▶ [PASSAGE FOR REVIEW]:
Eric Boehm reports on just how much it would cost to make toasters in the United States.

Quin Hillyer writes about the economic danger we Americans will suffer if Trump carries through with his tariff threats.

GMU Econ alum David Hebert explains why Zephyr Teachout is mistaken when she advises that economists be ignored when the discussion turns to government-imposed restrictions on so-called “price gouging.” A slice:

But back to Teachout’s arguments for anti-price-gouging laws: she claims that “short-term demand cannot be met by short-term supply.” But an economist would point out that producers do not need to “spin up” new factories or increased capacities in the short term. Instead, they need to respond to price-signals. In such cases, resources bound for other parts of the country would be redirected to the area where the price is higher. This is what happened with lumber during Hurricane Katrina and bottled water during Hurricane Sandy. Trucks carrying these precious resources were recalled and rerouted to New Orleans and New York City, respectively. This reduced the supply in the “low-demand” areas of the country and provided the increased quantity-supplied in the area experiencing temporarily high demand.

Lest we think that this phenomenon is isolated to natural disasters, we saw the same happen in Flint, Michigan during its water crisis. Because the price of bottled water rose, more bottled water was sent there to people in desperate need of it rather than other locations where it was less necessary.

[Source records]
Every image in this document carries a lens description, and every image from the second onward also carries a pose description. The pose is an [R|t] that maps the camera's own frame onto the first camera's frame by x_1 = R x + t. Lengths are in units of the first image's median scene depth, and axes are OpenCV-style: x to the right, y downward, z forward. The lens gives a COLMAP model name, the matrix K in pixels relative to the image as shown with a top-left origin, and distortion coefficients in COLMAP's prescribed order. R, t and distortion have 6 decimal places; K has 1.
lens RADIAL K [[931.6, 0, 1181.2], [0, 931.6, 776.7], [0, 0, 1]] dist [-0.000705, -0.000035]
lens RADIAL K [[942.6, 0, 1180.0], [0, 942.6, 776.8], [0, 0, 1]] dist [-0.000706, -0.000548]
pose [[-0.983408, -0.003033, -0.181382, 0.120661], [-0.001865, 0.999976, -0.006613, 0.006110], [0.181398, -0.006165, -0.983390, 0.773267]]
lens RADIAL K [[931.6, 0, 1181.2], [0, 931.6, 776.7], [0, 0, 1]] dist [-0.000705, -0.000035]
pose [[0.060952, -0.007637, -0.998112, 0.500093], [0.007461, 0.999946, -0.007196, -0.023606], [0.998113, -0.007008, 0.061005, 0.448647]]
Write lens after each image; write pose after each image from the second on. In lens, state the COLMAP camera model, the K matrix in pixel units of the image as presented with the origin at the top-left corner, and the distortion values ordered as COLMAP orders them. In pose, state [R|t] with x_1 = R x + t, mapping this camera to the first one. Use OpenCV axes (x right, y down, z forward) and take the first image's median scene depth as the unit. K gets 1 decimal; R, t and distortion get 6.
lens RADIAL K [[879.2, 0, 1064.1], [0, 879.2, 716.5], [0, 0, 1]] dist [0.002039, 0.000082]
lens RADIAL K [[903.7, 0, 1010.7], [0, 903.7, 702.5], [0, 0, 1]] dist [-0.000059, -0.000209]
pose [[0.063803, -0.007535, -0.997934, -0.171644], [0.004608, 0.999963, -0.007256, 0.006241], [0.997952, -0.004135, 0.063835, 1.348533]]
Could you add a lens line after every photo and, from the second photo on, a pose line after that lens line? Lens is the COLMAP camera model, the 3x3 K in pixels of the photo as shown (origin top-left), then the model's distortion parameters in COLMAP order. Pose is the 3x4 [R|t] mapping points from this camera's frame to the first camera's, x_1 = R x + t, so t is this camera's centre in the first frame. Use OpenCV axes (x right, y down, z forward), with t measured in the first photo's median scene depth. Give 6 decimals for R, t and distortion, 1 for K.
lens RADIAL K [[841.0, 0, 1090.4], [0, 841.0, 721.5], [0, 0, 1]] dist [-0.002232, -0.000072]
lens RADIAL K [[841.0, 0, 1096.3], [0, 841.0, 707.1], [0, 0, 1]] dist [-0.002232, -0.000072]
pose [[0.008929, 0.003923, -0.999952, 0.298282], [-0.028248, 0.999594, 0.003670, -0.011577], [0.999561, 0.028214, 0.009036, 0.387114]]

▶ [WHAT TO DO]: Reproduce the economics passage above, starting with "Eric Boehm reports" and going on through "his tariff threats.", and switch "toasters" to "refrigerators".

▶ [FINAL ANSWER]:
Eric Boehm reports on just how much it would cost to make refrigerators in the United States.

Quin Hillyer writes about the economic danger we Americans will suffer if Trump carries through with his tariff threats.